What Blessed Black really excel at is putting ideas reminiscent of Thin Lizzy, UFO, and Iron Maiden into a doom metal context. With a focus on high powered solos, bluesy licks and startlingly good [vocal? guitar?] harmonies, it’s hard not to be charmed. Fans of classic metal will find something to groove along too and doom freaks will embrace the depth of the tone. It’s fun to bop along to what Blessed Black have done here. Across the 7 tracks of Beyond The Crimson Throne, the band manages to impress by building on traditional genre tropes.

Album Review: BLESSED BLACK Beyond The Crimson Throne

The riff-filled fun of the intro of "The Black Gate" shows what this band can do. Meanwhile, the track’s punishingly heavy verse proves that Blessed Black can down tune with the best of them. The band is perhaps most reminiscent of Khemmis with the way they seamlessly marry 70s hard rock with doom. There is simple, elegant poetry to the execution throughout the album and tight, angular playing abounds. The guitar tone used throughout is excellent and contributes to a clear ‘feel’ for the record. Rather than losing themselves in aimless walls of fuzz, Blessed Black focus on guitar harmonies and thudding bass passages. Suffice to say the production is, by and large, excellent. It lends a sense of confident professionalism to the recording that is unusual for a debut record.

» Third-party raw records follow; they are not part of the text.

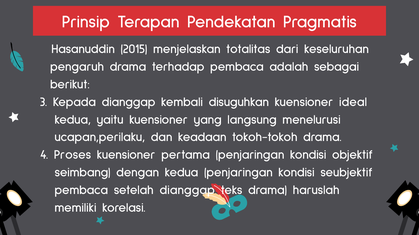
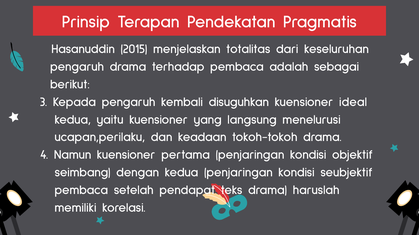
Kepada dianggap: dianggap -> pengaruh
Proses: Proses -> Namun
setelah dianggap: dianggap -> pendapat
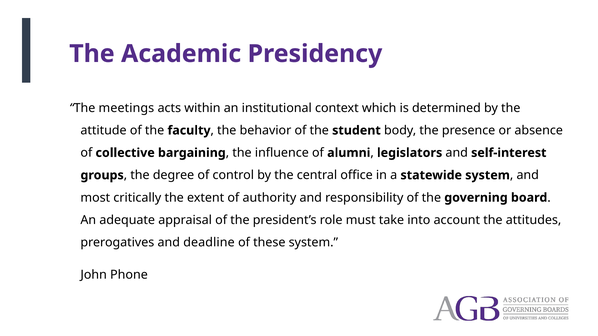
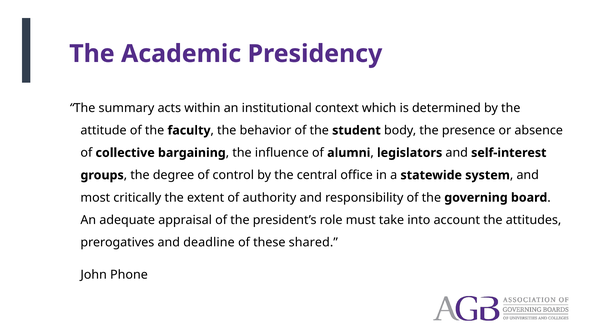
meetings: meetings -> summary
these system: system -> shared
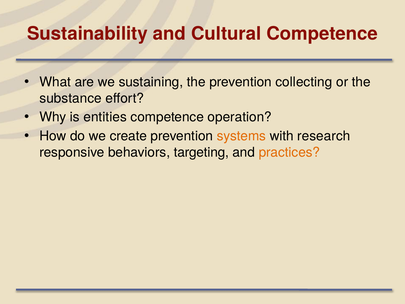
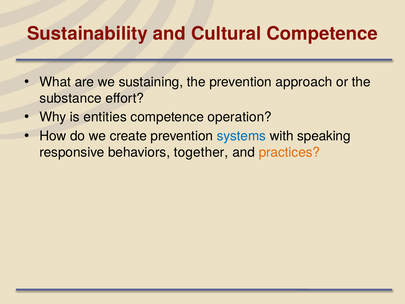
collecting: collecting -> approach
systems colour: orange -> blue
research: research -> speaking
targeting: targeting -> together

That being said, some of the bridges have a tendency to drag. With songwriting chops this good, the band shouldn’t need to fill out the record with extended jams. This is how a track like "Heavy Is The Crown" stumbles, especially after its promising Thin Lizzy-esque kickoff. Unfortunately "Arioch’s Bargain" suffers a similar fate. Other tracks, like "The Shadows" have unwieldy, overlong intros that detract from an otherwise great song. And although the lively vocals are generally one of the strengths of the album, they are occasionally lacking in polish -something that could have been fixed with a few more takes in the studio.

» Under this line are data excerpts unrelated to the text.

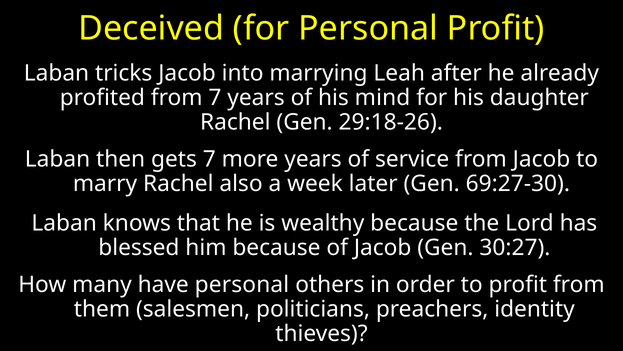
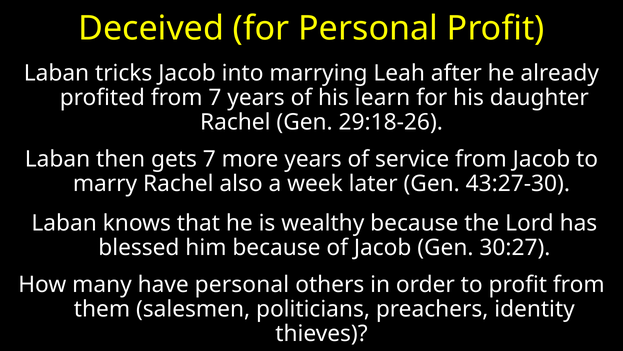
mind: mind -> learn
69:27-30: 69:27-30 -> 43:27-30
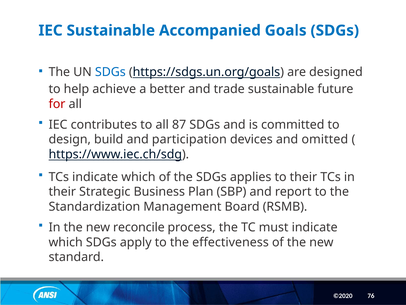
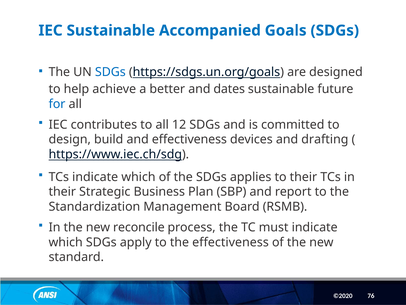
trade: trade -> dates
for colour: red -> blue
87: 87 -> 12
and participation: participation -> effectiveness
omitted: omitted -> drafting
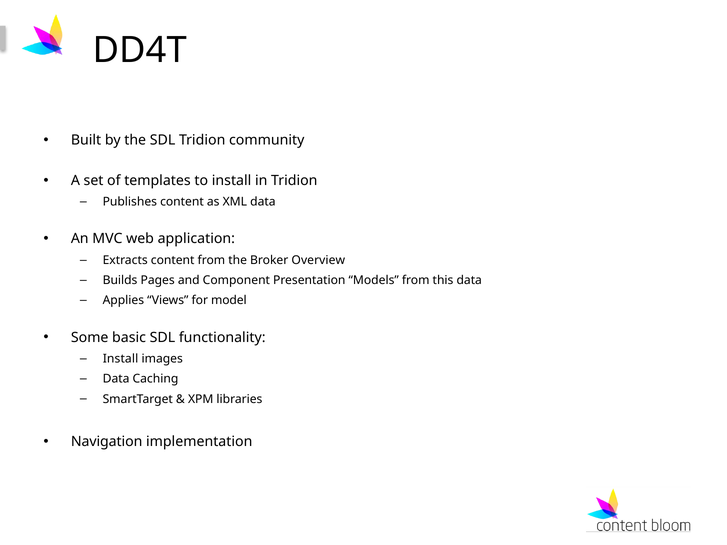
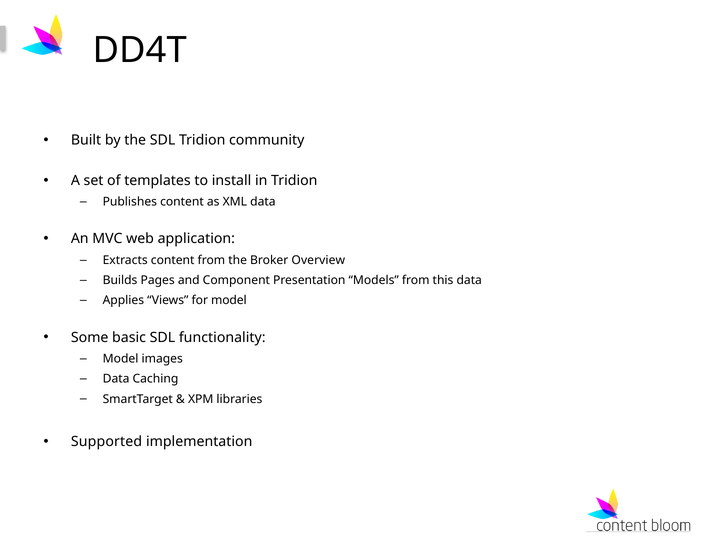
Install at (121, 359): Install -> Model
Navigation: Navigation -> Supported
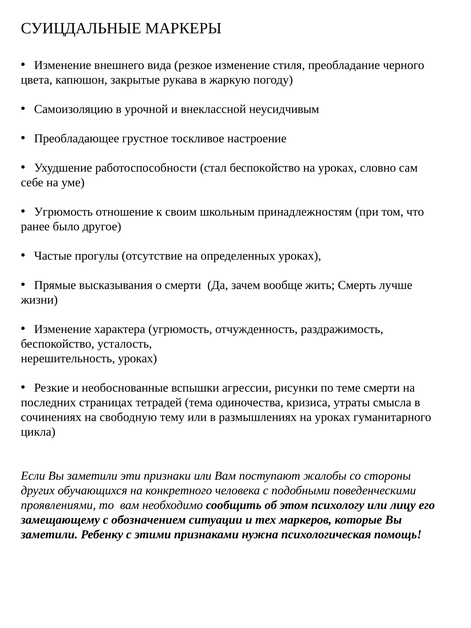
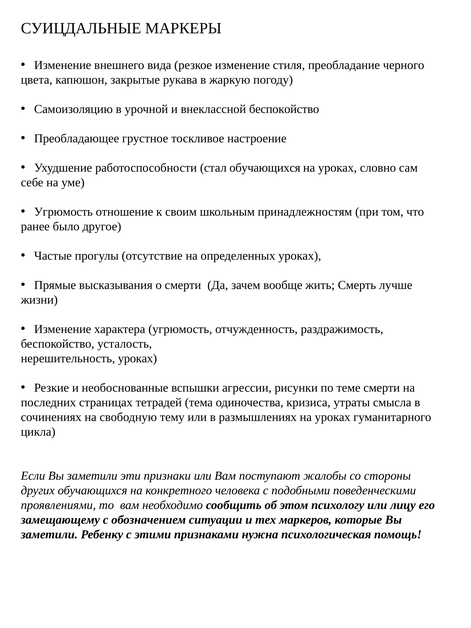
внеклассной неусидчивым: неусидчивым -> беспокойство
стал беспокойство: беспокойство -> обучающихся
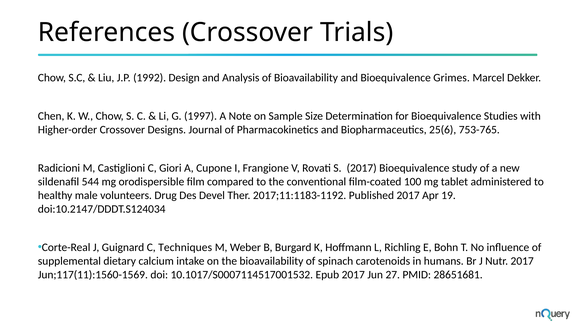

In some ways, it’s like the first Spirit Adrift record where the potential is clearly there but the band could also be so much more. But that’s the thing – if the record is good enough to be compared to Spirit Adrift then clearly Blessed Black are onto something special! Considering that this is the first record from these Ohio rockers, Beyond The Crimson Throne should be viewed as a great achievement! Blessed Black may not be re-inventing the steel, but Beyond the Crimson Throne is a wonderfully promising debut.